In order to change behavior, you need to appeal to something more powerful than trinkets, like social pressure.  For example, if there was a chart shared by my friends that showed how often I went to the gym, I’d probably go more often.  I’d show I was taking care of myself, and I’m sure if I slacked off at all they’d let me hear about it.  Layering in positive feedback mechanisms would make this even more powerful.  To me, this is a much more effective model.  And, I’d be curious to hear about any businesses that have used a hybrid rewards/social model, or perhaps a purely social model to great success.  Feel free to drop me a line.

7 Replies to “Sometimes Money isn’t Enough”

  1. Not that rare to find innovation in leveraging social networking and peer pressure, check this out: http://techcrunch.com/2011/10/31/nextgoals-is-a-cheaper-cooler-fitness-tracker/

    1. That’s great, thanks for sharing!  There certainly are a few companies out there leveraging social pressure effectively.

      1. Yup, agreed, definitely still a lot of room for innovation (another example of the crazy potential for social networks?). I think a trend is emerging for products that try to combine multiple “dimensions” such as health, social network and high performance mobile devices. Came across another cool gadget today: http://jawbone.com/up. These are exciting times, haha!

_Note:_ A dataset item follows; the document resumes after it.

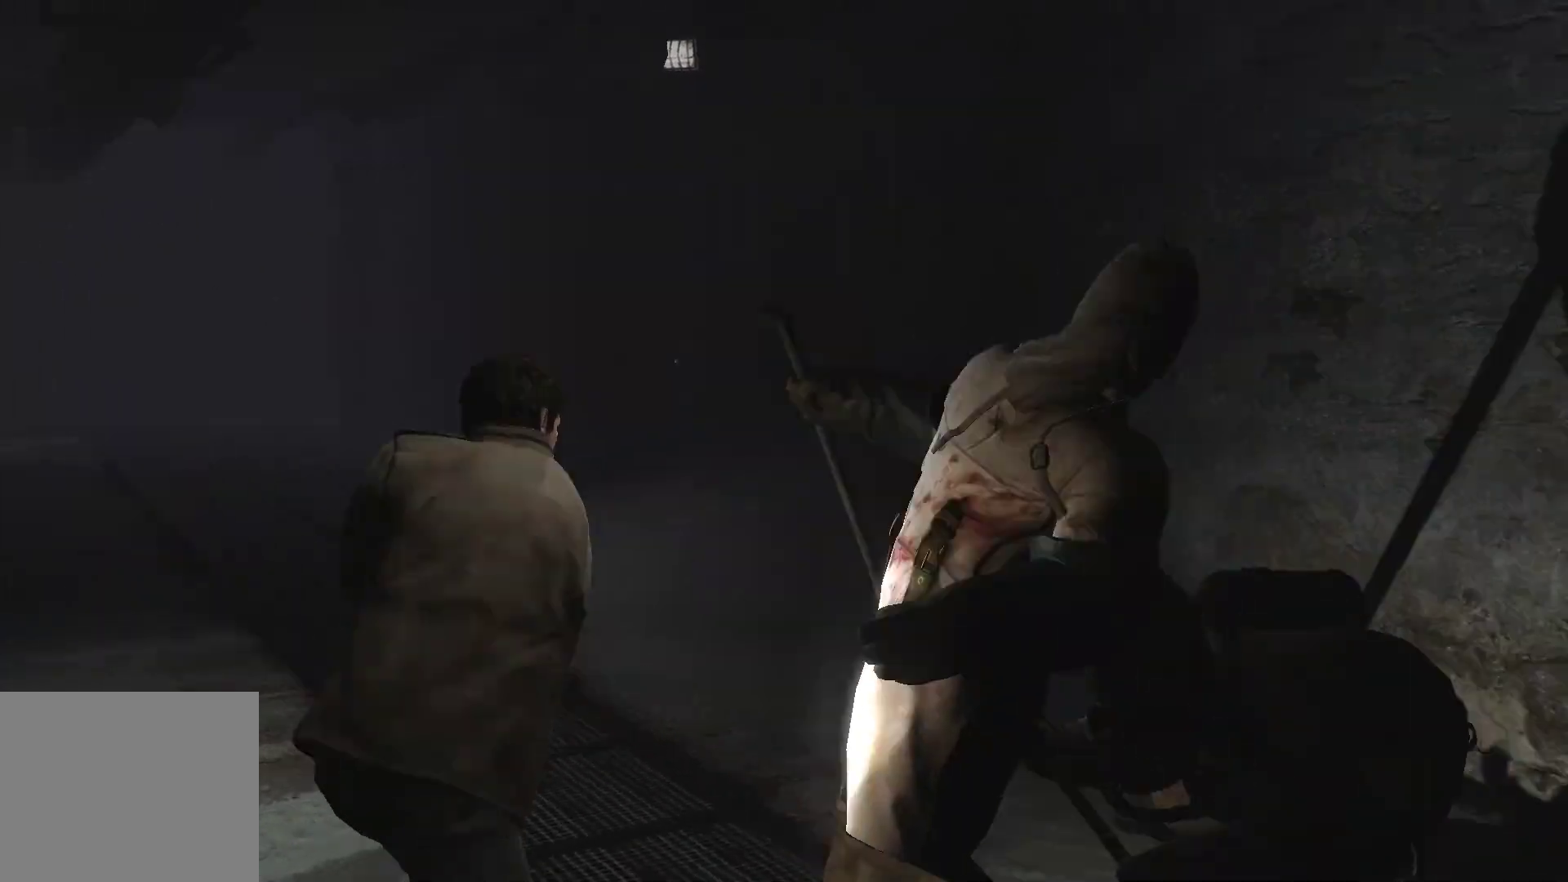
{"buttons": ["CROSS", "L2"], "left_stick": "center", "right_stick": "center", "events": [[33, "CROSS", "up"], [100, "CROSS", "down"], [167, "CROSS", "up"], [233, "CROSS", "down"], [300, "CROSS", "up"], [367, "CROSS", "down"], [450, "CROSS", "up"], [500, "CROSS", "down"]]}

  2. A few off the top of my head that are entering this territory are Socialworkout.com and fleetly.com. 

    I think this is a great place to discuss negative versus positive incentives. Taking something away from someone or negative reinforcement (in this case someone’s dignity or self-worth after being publicly beaten by a friend at something) at times is a much more powerful incentive than continuing to reward behavior (which may be subject to diminishing returns).

    Some Yale professors started this in 2008, it’s a pretty good example of the power of negative incentives, I wonder if it’s had any success.